Y entonces siento que, más allá de que Daina sea mi amiga -y de que tenga uno de los mejores programas de radio que se haya podido escuchar en los últimos años (Efecto mariposa, en Radio Uruguay)-, hay algo que trasciende mi idea y mi pensamiento. Me doy cuenta de que Daina entendió todo cuando volvió a escribir en Facebook: “¿Sabés qué creo? Creo que lo más importante que nos enseña esta selección es a separar el resultado del desempeño. Obvio que el buen desempeño contribuye a buenos resultados. Pero a veces, 5 cm de desvío en la trayectoria de una pelota cambian radicalmente un resultado, y no tienen nada que ver con el desempeño. El público de esta selección ha demostrado que es capaz de separar esos dos aspectos. ¿O no nos hemos sentido muy orgullosos del equipo, aun en la derrota? Mirá las semis en Sudáfrica. Ojalá ese mensaje prospere, porque nos haría mucho bien como sociedad. Soy optimista en cuanto a las nuevas generaciones. No tanto en cuanto a los más grandes, que seguimos midiendo a Cavani por si hace o no goles, y no vemos cómo se mata luchando por el conjunto. O cómo arrastra marca para dejar solo a Luis o a otro compañero. Lamentablemente, ahí es más duro. Cada uno de estos gurises aprendió con el Maestro que ninguno es mejor que todos juntos.
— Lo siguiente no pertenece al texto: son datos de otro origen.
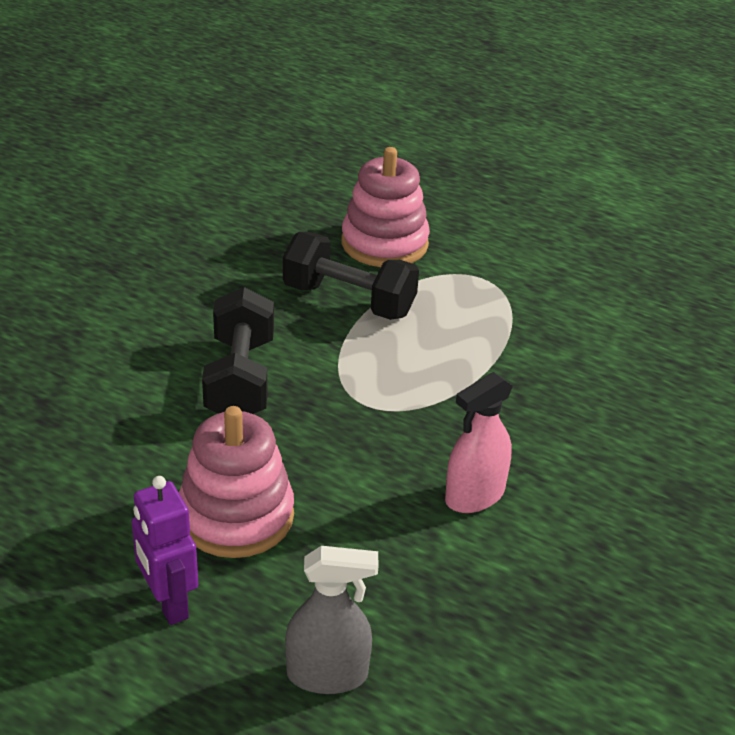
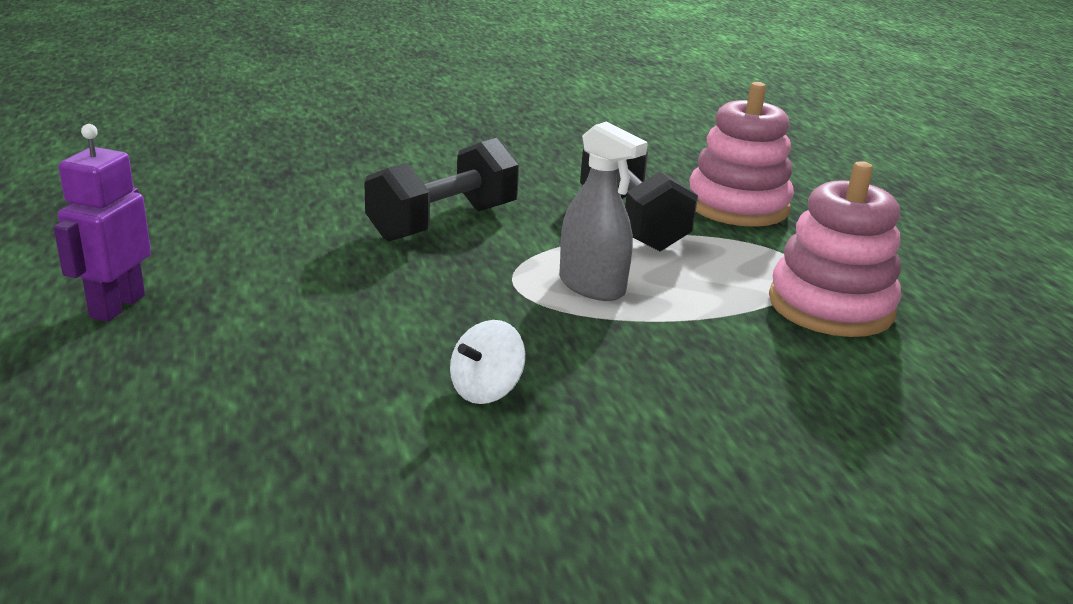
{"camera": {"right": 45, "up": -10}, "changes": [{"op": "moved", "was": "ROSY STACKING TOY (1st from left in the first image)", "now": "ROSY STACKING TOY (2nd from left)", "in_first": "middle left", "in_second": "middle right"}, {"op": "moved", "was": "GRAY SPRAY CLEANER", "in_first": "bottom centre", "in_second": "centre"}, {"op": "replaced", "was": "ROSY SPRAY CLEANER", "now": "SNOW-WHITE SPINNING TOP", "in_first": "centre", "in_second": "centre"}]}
Nos lo enseñan todos los días. Si no aprendemos algo de ahí, si seguimos creyendo que el único éxito posible es ganar el Mundial, el problema será nuestro. Y será una pena grande. Nos habremos perdido una gran oportunidad de ser mejores personas”.

Y es genial, te juro que es genial sentirlo y sentirse así. Te juro que si en la diaria hubiese clasificados pondría este aviso: “Vendo, o permuto por quedarme con este tiempo, DeLorean de Volver al futuro, único en su estado. Chiche. Nunca taxi”.